Empresários argentinos intensificaram seu movimento de investimentos no Brasil em 2025, registrando 18 operações de aquisição ou aporte em empresas nacionais. A cifra representa quase o dobro das transações feitas por grupos brasileiros na Argentina no mesmo período, configurando uma inversão histórica na relação de negócios entre os dois países.

Contexto Econômico e Tendências

Historicamente, o fluxo de investimentos era majoritariamente do Brasil para a Argentina. Contudo, mudanças no cenário macroeconômico de ambos os países contribuíram para o novo panorama. No Brasil, a Selic elevada – atingindo 14% ao ano – e a inflação de 4,4% elevaram os juros reais a mais de 9%, encarecendo o crédito e pressionando empresas nacionais, muitas das quais passaram a buscar alternativas para honrar dívidas, inclusive colocando operações à venda ou entrando em recuperação judicial.

Na contramão, a Argentina viu avanços relativos no controle inflacionário, redução do déficit público e uma taxa básica de juros de 29%, abaixo da inflação de 33,8%, o que favorece empréstimos e investimentos por lá. Esse contexto proporcionou aos empresários argentinos acesso a crédito mais barato e com menos restrições, impulsionando as compras de ativos estratégicos no mercado brasileiro.

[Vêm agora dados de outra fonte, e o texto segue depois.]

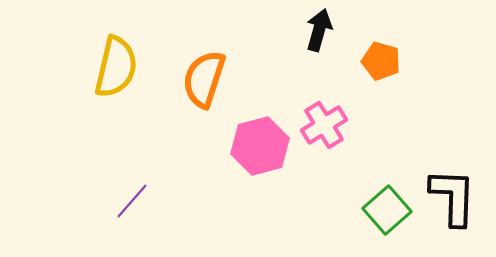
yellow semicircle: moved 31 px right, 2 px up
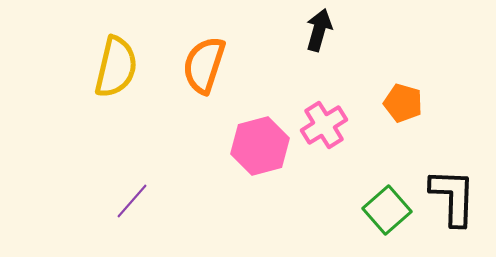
orange pentagon: moved 22 px right, 42 px down
orange semicircle: moved 14 px up
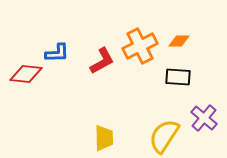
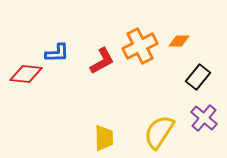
black rectangle: moved 20 px right; rotated 55 degrees counterclockwise
yellow semicircle: moved 5 px left, 4 px up
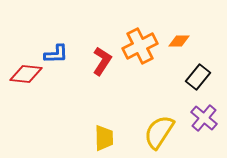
blue L-shape: moved 1 px left, 1 px down
red L-shape: rotated 28 degrees counterclockwise
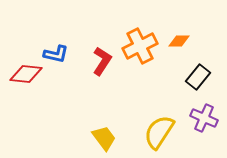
blue L-shape: rotated 15 degrees clockwise
purple cross: rotated 16 degrees counterclockwise
yellow trapezoid: rotated 36 degrees counterclockwise
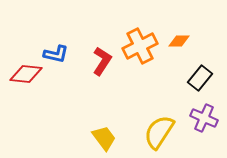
black rectangle: moved 2 px right, 1 px down
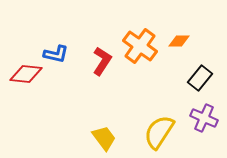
orange cross: rotated 28 degrees counterclockwise
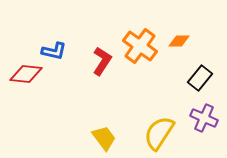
blue L-shape: moved 2 px left, 3 px up
yellow semicircle: moved 1 px down
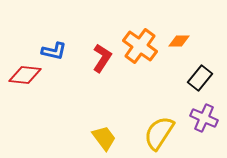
red L-shape: moved 3 px up
red diamond: moved 1 px left, 1 px down
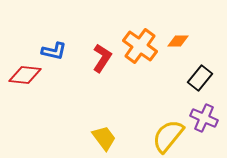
orange diamond: moved 1 px left
yellow semicircle: moved 9 px right, 3 px down; rotated 6 degrees clockwise
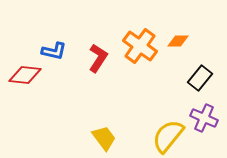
red L-shape: moved 4 px left
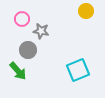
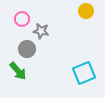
gray circle: moved 1 px left, 1 px up
cyan square: moved 6 px right, 3 px down
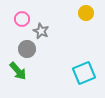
yellow circle: moved 2 px down
gray star: rotated 14 degrees clockwise
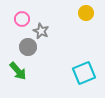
gray circle: moved 1 px right, 2 px up
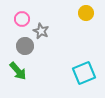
gray circle: moved 3 px left, 1 px up
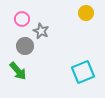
cyan square: moved 1 px left, 1 px up
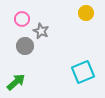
green arrow: moved 2 px left, 11 px down; rotated 90 degrees counterclockwise
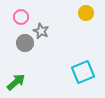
pink circle: moved 1 px left, 2 px up
gray circle: moved 3 px up
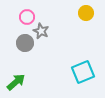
pink circle: moved 6 px right
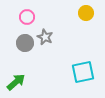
gray star: moved 4 px right, 6 px down
cyan square: rotated 10 degrees clockwise
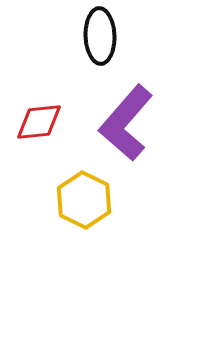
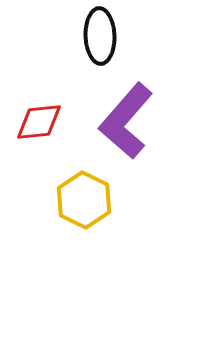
purple L-shape: moved 2 px up
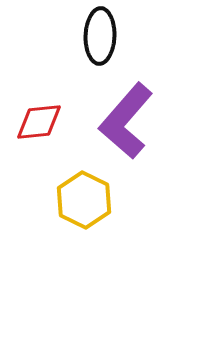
black ellipse: rotated 4 degrees clockwise
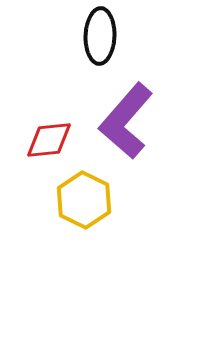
red diamond: moved 10 px right, 18 px down
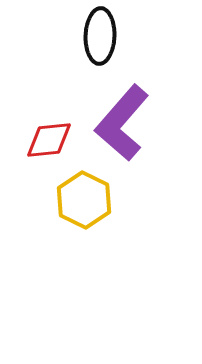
purple L-shape: moved 4 px left, 2 px down
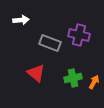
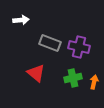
purple cross: moved 12 px down
orange arrow: rotated 16 degrees counterclockwise
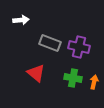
green cross: rotated 24 degrees clockwise
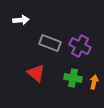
purple cross: moved 1 px right, 1 px up; rotated 15 degrees clockwise
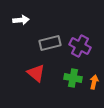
gray rectangle: rotated 35 degrees counterclockwise
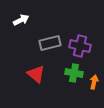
white arrow: rotated 21 degrees counterclockwise
purple cross: rotated 15 degrees counterclockwise
red triangle: moved 1 px down
green cross: moved 1 px right, 5 px up
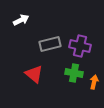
gray rectangle: moved 1 px down
red triangle: moved 2 px left
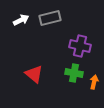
gray rectangle: moved 26 px up
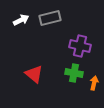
orange arrow: moved 1 px down
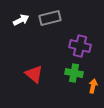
orange arrow: moved 1 px left, 3 px down
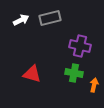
red triangle: moved 2 px left; rotated 24 degrees counterclockwise
orange arrow: moved 1 px right, 1 px up
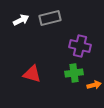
green cross: rotated 18 degrees counterclockwise
orange arrow: rotated 64 degrees clockwise
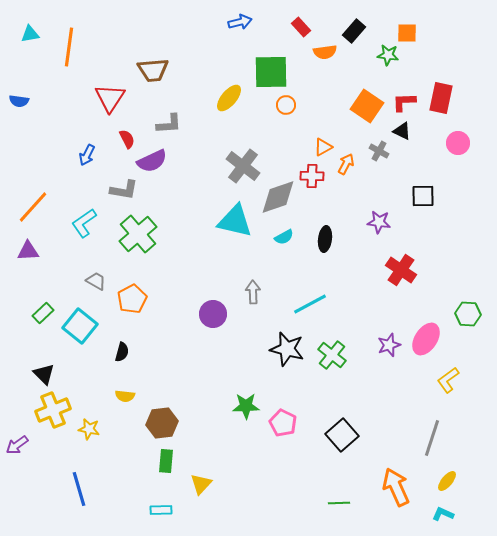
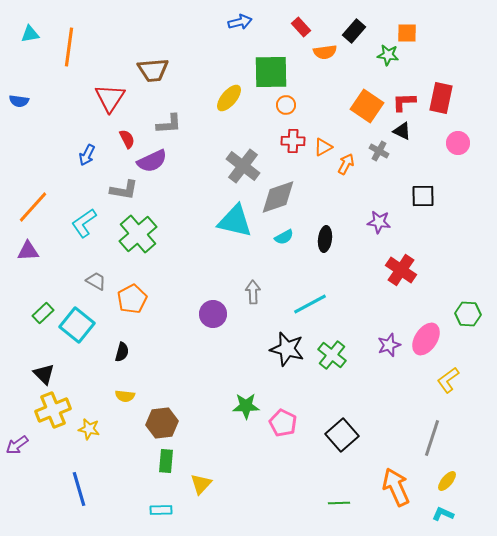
red cross at (312, 176): moved 19 px left, 35 px up
cyan square at (80, 326): moved 3 px left, 1 px up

Principais Operações e Setores Impactados

Entre as movimentações mais expressivas registradas até junho de 2026 estão:

  • Aquisição do controle da Cellera Farma pelo laboratório Elea
  • Compra de ativos da Warren pela fintech Cocos Capital
  • Reestruturação da InterCement sob controle de Marcelo Mindlin
  • Compra da Usiminas pela Ternium por R$ 315,2 milhões
  • Aquisição do Laboratório Mundo Animal pela Biogénesis Bagó por US$ 24 milhões

Os setores farmacêutico e de infraestrutura estão entre os mais disputados, mas também há expansão em tecnologia e serviços financeiros. Empresários tradicionais como a família Mindlin são protagonistas, tanto na reestruturação de grandes grupos quanto em novas aquisições.

Motivações e Impacto Mercosul

Além do cenário econômico favorável, a proximidade cultural, a integração no Mercosul e o conhecimento prévio da regulamentação brasileira ajudam a mitigar riscos para os investidores argentinos. Segundo especialistas, o mercado nacional, com seus 213 milhões de habitantes, torna-se especialmente atraente para grupos que buscam escala e diversificação de portfolio.

Analistas apontam que, em 2025, houve um salto de 22% no número de empresas brasileiras pressionadas a vender operações ou buscar a recuperação judicial. "Os argentinos aproveitam o momento para expandir ativos no país vizinho, algo que, há uma década, seria improvável dada a histórica crise cambial argentina", destaca Matheus Jaconeli, analista da ZIIN.

Perspectivas e Próximos Passos

A tendência aponta para manutenção do interesse argentino enquanto o Brasil mantiver juros altos e instabilidade econômica. A entrada de capital estrangeiro pode fortalecer setores estratégicos, mas também intensifica a disputa por ativos e impacta concorrentes locais.